Local Boxing Trainer Goes Round For Round For Youth

Andrew Sullivan
Andrew Sullivan
Published in
3 min readApr 3, 2018

The thunderous sound of glove meeting mitt resonates throughout the Chet Cashman Gym. Head trainer Danny Akers is in the ring holding up two mitts in front of his face as a boy throws punch after punch.

Akers is entering his 35th year as a boxing trainer. The sport of boxing has been a part of his life since he was a kid, and is the reason he is where he is today.

From The Slammer To The Ring

Akers said his interest in boxing first peaked when he watch matches on ABC’s Wide World of Sports. As a seven-year-old he recalled watching reruns of fights of Muhammad Ali (then still known as Cassius Clay), which inspired him to take up boxing.

Growing up in Ithaca, New York, Akers attended Markles Flats, which no longer exists today. The school offered a boxing class at the Southside Community Center, and Akers enrolled in it.

There he learned to box under the guide Reverend Lewis Cunningham and Brother James Sander. He eventually moved over to the Chet Cashman Gym and trained under Chet Cashman himself when he was fifteen-years-old. As an amateur, Akers chalked up a record of 45–20.

Akers said he always seemed to be getting into fights at school as a youngster. At one point, her served close to year in prison for getting into fights in public.

He said boxing and Cashman set him on the right path.

“It showed me how to be disciplined and respect people. Stay out of trouble,” Akers said. “Chet Cashman saved my life. He taught me to do right.”

He said he wouldn’t be here today without boxing.

“I’d probably be in prison. Maybe. Or dead like most of my friends,” he said.

Friends With Frazier

Akers developed a friendship with Joe Frazier when he began training professional boxers.

He met Frazier on multiple occasions. His fondest memory of Frazier was the time he was in Philadelphia, Pennsylvania at the Blue Horizon where his fighter Willie Monroe, Sr. was scheduled for a bout.

Danny Akers looks on as two fighters spare.

Frazier and his manager Ralph Fratto were also there. Akers said Fratto persuaded Frazier into giving him one of his suits. Fratto enjoyed collecting suits from famous people. Frazier agreed to give Fratto his suit, which was at another gym. He then turned to Akers.

“He said, ‘You ridin’ with me trainer,’” he said. “So I’m riding through Philadelphia with Joe Frazier. It’s surreal, hard to believe. That was the highlight of my life.”

Akers and Frazier kept in touch over the years. Before Frazier passed away in 2011 due to liver cancer, Akers said he offered a piece of his liver to Frazier. But by then it was too late.

“I definitely would’ve done it,” he said. “Just to know that a piece of my liver was running around with Joe Frazier?”

Coaching With A Purpose

Akers has trained some exceptional professional fighters thus far in his career as a boxing trainer. Most recently, he worked as a trainer for Willie Monroe, Jr., a middleweight boxer who fought and lost to undefeated middleweight champion Gennady Golovkin in 2015. Monroe, Jr. fought to a record of 21–2 as a professional boxer.
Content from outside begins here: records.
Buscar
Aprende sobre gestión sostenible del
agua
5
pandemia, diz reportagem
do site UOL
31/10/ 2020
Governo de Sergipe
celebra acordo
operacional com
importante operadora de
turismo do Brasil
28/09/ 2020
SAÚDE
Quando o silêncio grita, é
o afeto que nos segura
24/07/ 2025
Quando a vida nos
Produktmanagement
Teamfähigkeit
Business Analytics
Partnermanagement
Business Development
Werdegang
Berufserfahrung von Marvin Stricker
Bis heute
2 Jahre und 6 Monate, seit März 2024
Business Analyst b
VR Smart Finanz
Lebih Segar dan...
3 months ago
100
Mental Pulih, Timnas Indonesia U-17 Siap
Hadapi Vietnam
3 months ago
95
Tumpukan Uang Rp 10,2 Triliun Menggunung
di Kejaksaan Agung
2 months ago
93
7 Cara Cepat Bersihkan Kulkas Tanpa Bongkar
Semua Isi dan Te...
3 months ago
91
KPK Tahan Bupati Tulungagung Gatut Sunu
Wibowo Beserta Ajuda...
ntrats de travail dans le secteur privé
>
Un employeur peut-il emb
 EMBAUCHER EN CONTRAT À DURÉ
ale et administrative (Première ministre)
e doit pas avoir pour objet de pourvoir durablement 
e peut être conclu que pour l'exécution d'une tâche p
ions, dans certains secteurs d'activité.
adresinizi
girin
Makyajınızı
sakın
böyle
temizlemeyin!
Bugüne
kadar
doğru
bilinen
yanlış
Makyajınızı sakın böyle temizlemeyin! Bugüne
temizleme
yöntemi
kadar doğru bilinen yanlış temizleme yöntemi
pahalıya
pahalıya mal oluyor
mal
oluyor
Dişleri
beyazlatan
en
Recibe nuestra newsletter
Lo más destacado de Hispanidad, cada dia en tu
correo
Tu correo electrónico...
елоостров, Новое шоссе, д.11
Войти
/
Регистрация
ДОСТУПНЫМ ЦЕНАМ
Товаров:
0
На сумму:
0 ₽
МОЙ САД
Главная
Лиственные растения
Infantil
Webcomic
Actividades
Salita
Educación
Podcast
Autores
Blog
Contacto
In addition, he has coached several amateur fighters throughout his career. Algenis Marte is currently training under Akers. He will be competing at the New York Golden Glove championship on April 8 in the 165-pound class. Marte said Akers’ coaching style is ideal for any boxer.

“You don’t want somebody on top of you, always bugging you,” Marte said. “If you want to do something it has to come from you first. … It’s not like he’s putting the extra pressure on you.”

Because of what the sport did for him as a kid, Akers said one of the main reasons why he is a boxing trainer is working with troubled kids.

“If I can make them right, that’s worth more than anything in my opinion,” he said. “That’s worth more than world titles, Golden Gloves, money. It means a lot because that’s what happened to me. … It’s the least I can do.”